In case you didn’t notice… my first paragraph is much longer than the rest so far… That’s anxiety. I went into this fearful and with very strong anxiety. Anxiety and fear of being judged for not being perfect or for possibly not wording something quite right and I probably even went in circles about the subject before really getting into it. That was what I personally call “cycling” or “processing”. After I’ve worked through the initial anxiety of thinking about what I’m about to write, then I start thinking about the direction of the blog or the message I want to share. When I finally sit down to actually write these blogs, I don’t think… I just start writing and THEN I go back in and think about how I can make a sentence sound better. But that first paragraph is literally my reaction to just the anxiety and fear of writing about anxiety and fear.

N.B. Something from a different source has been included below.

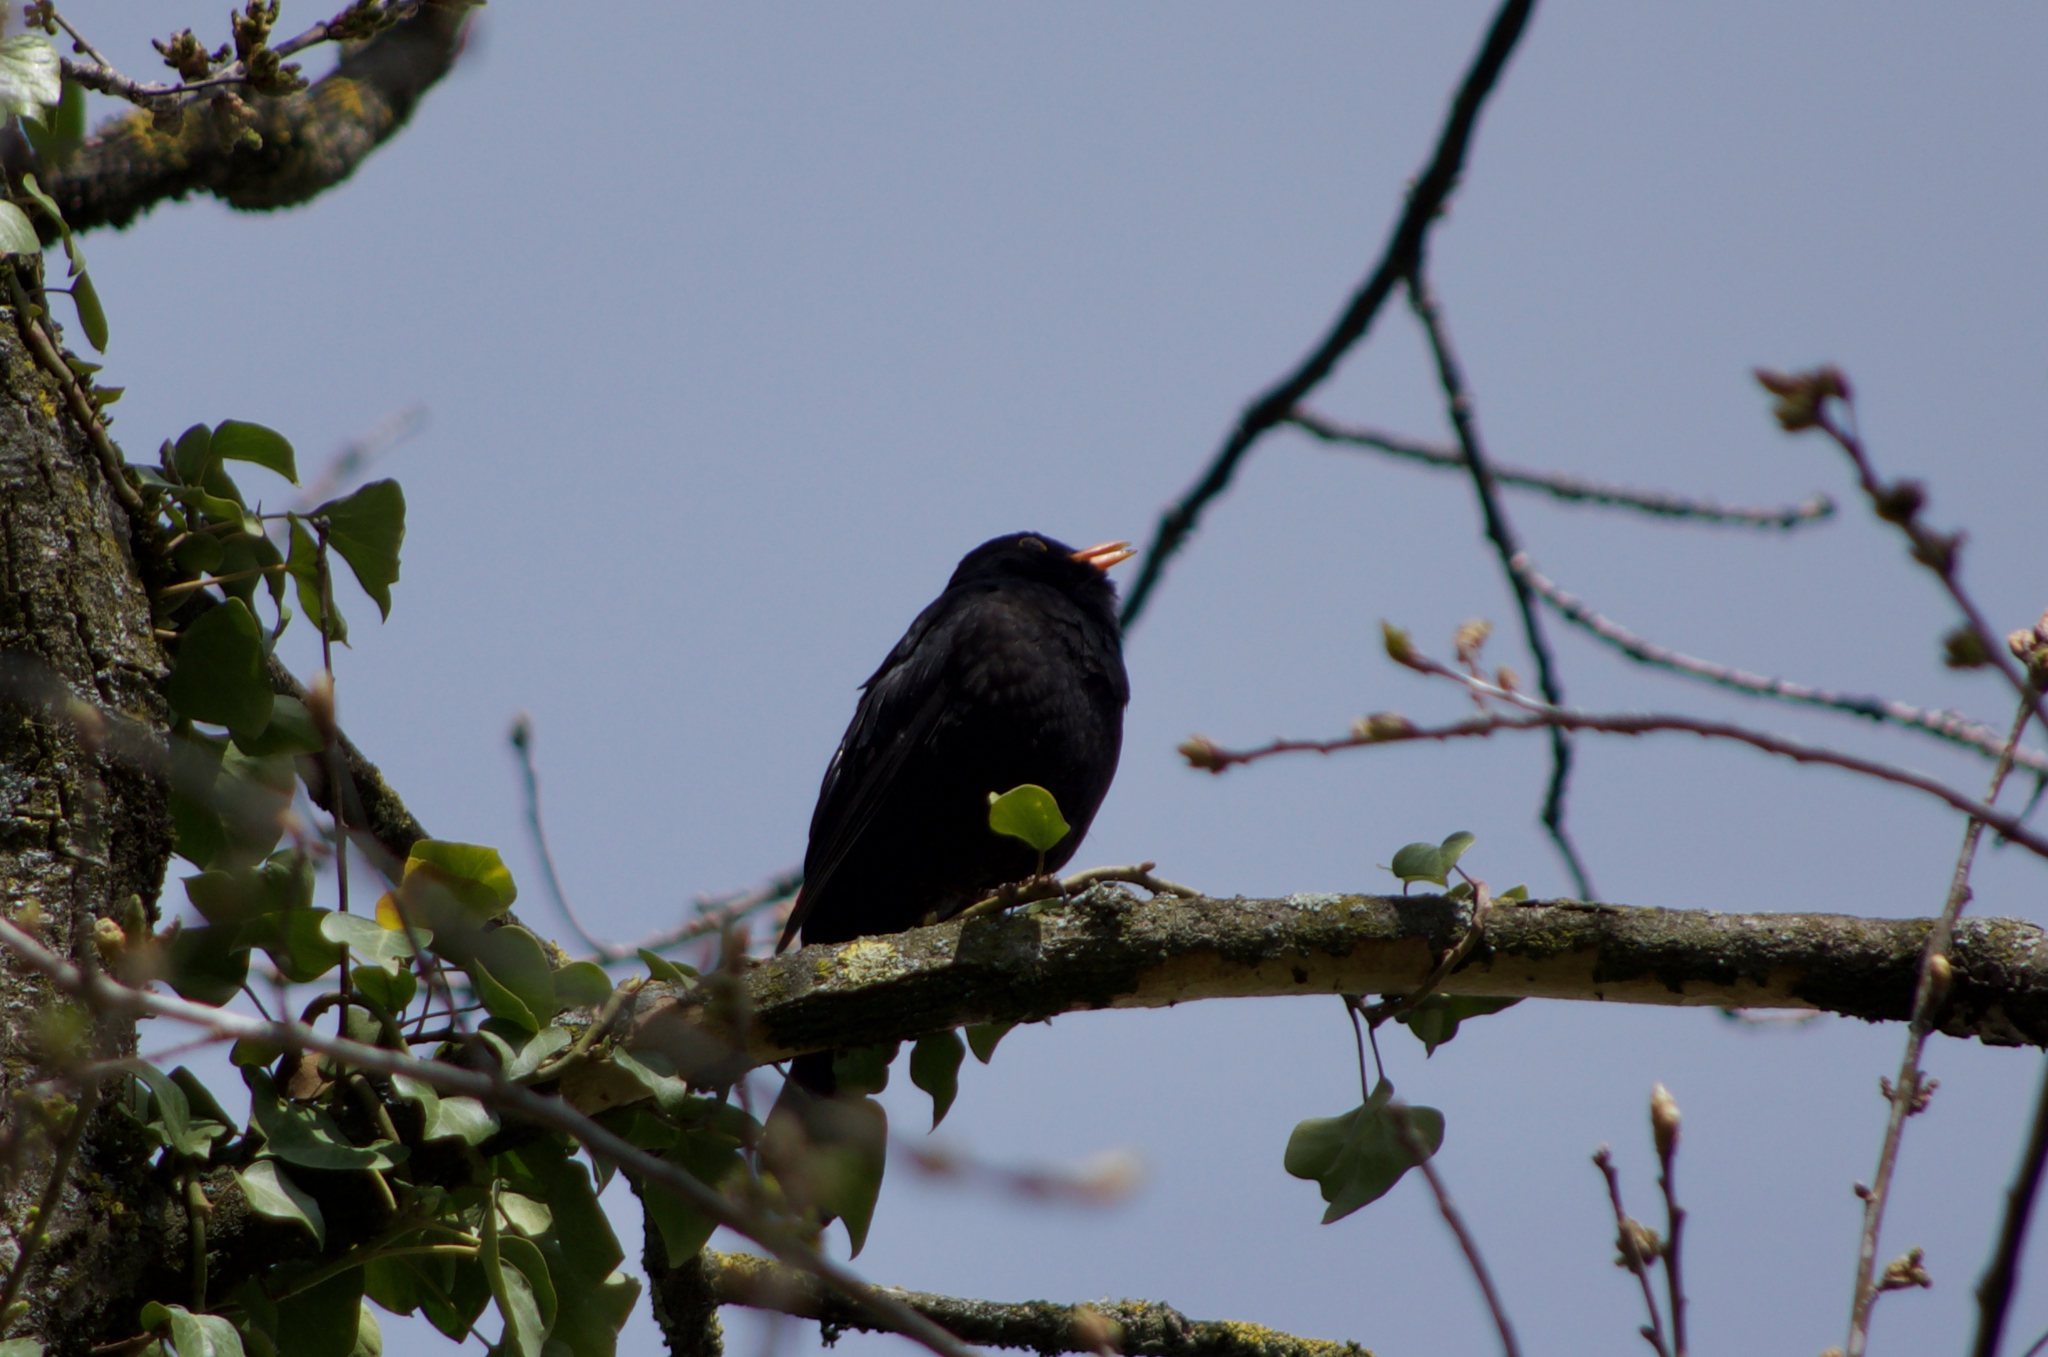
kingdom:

Although anxiety and fear seem negative… they can SOMETIMES be a good thing too. They both cause you to think about things, the pros and cons and the effects or your actions. Fear and anxiety can even sometimes protect you from negative things (although for me, I call that God giving me a sign). The good news in all of this is that you can work through some of these fears and anxieties you experience, but you have to be ready to deal with the reality and to be willing take the course of action that will help you through it. You aren’t crazy and you aren’t a bad person because of your fear or anxiety. You are just dealing with and processing things differently than other people. Be willing to discuss your fears and anxieties with people. You never know who might be able to help you through some of it… and even better, you might help someone else work through some of their own fear and anxiety. We are all human. We all have a past. We all make mistakes and we all have things we want to improve on. The ups and downs in life is MEANT TO BE enjoyed and to help us grow. Do everything you can to make that journey a smooth one. Reach out to someone when you’re struggling, be honest, address the anxiety and fear and really think about where it comes from. Remember to BREATHE (I always forget that one personally- LOL)… and keep on going! If you can do all of this, you will be fine.